▸ Supplied passage
By MANISH PARANJPE For The News-Letter
A hallmark of HIV-positive individuals is a compromised immune system, which renders their bodies incapable of fighting infections. Daraprim is a pharmaceutical used as a life-saving therapy against Toxoplasma gondii infections, commonly found in the HIV community. Last month, however, the CEO of Turing pharmaceuticals, Martin Shkreli, made headlines when his company announced that it would raise the price of Daraprim more than 5,000 percent.
The Toxoplasma gondii infection is an example of a rare disease. Shkreli’s price hike has opened a debate over the pricing of rare drugs. Rare medical conditions, including lethal infections such as toxoplasmosis and neurological diseases like amyotrophic lateral sclerosis (ALS), are often neglected by doctors and pharmaceutical companies, according to Jeffrey Aronson, the chairman of the editorial board of the British Journal of Clinical Pharmacology.
In order to incentivize pharmaceutical companies to develop therapies for rare diseases, Congress passed the Orphan Drug Act (ODA) in 1983.
“The ODA created financial incentives for drug and biologics manufacturers, including tax credits for costs of clinical research, government grant funding, assistance for clinical research, and a seven-year period of exclusive marketing given to the first sponsor of an orphan-designated product who obtains market approval from the Food and Drug Administration [to produce orphan drugs],” the Food and Drug Administration (FDA)’s website says.

▸ Required action
List the financial incentives that the article on drug pricing says the Orphan Drug Act created for drug and biologics manufacturers. The listing that comes next is separate material with no connection to the article on drug pricing.

▸ Excerpted records
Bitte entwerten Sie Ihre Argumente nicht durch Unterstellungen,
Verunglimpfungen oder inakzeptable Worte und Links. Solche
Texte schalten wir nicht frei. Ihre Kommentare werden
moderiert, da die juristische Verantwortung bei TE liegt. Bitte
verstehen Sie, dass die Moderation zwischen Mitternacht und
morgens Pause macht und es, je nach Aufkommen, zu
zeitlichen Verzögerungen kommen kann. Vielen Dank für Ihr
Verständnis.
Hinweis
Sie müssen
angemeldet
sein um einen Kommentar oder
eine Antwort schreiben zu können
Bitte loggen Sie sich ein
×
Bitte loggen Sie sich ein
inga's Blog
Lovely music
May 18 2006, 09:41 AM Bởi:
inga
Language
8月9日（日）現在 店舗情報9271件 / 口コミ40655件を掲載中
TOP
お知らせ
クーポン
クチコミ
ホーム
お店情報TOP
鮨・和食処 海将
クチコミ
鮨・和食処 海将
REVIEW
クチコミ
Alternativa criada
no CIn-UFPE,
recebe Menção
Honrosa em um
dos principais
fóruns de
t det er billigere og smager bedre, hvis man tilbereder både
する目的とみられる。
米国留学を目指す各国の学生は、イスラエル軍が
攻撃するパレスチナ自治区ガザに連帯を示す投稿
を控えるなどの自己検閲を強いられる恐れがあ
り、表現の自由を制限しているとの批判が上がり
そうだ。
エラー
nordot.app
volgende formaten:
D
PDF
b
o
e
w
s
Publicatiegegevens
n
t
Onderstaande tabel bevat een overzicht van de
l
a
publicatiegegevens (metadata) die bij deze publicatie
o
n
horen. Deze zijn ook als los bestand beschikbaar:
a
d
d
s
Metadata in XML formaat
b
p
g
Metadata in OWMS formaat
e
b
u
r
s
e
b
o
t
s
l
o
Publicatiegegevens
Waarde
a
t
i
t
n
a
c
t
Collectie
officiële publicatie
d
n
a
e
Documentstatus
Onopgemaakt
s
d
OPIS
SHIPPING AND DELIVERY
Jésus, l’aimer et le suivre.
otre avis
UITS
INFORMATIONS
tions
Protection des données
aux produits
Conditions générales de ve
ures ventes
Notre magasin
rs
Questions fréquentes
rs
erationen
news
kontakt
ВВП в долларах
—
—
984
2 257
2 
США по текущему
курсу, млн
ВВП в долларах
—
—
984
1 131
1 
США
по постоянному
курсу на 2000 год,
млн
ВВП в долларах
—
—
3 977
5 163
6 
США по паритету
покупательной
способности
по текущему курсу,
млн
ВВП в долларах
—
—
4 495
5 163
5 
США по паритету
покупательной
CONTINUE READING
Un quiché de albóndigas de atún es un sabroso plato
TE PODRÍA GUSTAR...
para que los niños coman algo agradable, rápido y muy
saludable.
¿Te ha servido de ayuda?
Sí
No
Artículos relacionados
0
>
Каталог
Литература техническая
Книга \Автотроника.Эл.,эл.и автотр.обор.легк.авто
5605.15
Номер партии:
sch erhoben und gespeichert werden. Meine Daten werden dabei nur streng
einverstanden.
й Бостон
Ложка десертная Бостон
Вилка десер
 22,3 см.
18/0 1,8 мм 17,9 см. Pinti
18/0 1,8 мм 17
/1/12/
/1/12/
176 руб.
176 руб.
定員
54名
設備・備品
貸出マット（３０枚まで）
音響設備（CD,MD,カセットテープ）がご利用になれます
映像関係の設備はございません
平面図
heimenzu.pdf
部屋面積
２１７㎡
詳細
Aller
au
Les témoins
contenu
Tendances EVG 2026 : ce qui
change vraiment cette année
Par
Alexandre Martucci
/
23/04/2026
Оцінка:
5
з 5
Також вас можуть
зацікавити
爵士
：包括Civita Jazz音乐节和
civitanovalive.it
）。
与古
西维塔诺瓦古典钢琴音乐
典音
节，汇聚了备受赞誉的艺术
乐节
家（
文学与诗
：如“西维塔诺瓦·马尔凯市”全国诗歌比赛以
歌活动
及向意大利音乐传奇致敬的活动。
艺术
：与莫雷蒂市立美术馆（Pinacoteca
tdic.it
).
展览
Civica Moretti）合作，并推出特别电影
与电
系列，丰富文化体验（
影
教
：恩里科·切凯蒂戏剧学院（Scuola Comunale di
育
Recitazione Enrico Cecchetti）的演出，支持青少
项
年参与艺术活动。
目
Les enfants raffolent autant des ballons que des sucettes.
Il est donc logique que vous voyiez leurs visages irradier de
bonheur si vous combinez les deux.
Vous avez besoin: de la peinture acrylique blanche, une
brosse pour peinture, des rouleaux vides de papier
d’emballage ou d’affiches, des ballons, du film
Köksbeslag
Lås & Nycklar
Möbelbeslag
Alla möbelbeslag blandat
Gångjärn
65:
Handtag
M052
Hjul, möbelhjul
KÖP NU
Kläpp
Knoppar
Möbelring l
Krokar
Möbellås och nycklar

▸ Written response
- Tax credits for costs of clinical research
- Government grant funding
- Assistance for clinical research
- A seven-year period of exclusive marketing given to the first sponsor of an orphan-designated product who obtains market approval from the Food and Drug Administration